**Aim of the exercise**
Copy out, word for word, the part of the listing that opens at its very start and closes with the line containing "nuestro país.", including that line.

(Text taken from each page)
┌────────

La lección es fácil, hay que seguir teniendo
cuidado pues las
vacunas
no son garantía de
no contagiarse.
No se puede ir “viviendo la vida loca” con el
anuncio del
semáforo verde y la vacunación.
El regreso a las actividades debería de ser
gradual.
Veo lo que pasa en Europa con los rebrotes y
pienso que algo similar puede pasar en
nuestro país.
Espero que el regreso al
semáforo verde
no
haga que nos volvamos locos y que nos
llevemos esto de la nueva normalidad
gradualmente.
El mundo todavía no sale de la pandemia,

└────────

**Result of the exercise**
La lección es fácil, hay que seguir teniendo
cuidado pues las
vacunas
no son garantía de
no contagiarse.
No se puede ir “viviendo la vida loca” con el
anuncio del
semáforo verde y la vacunación.
El regreso a las actividades debería de ser
gradual.
Veo lo que pasa en Europa con los rebrotes y
pienso que algo similar puede pasar en
nuestro país.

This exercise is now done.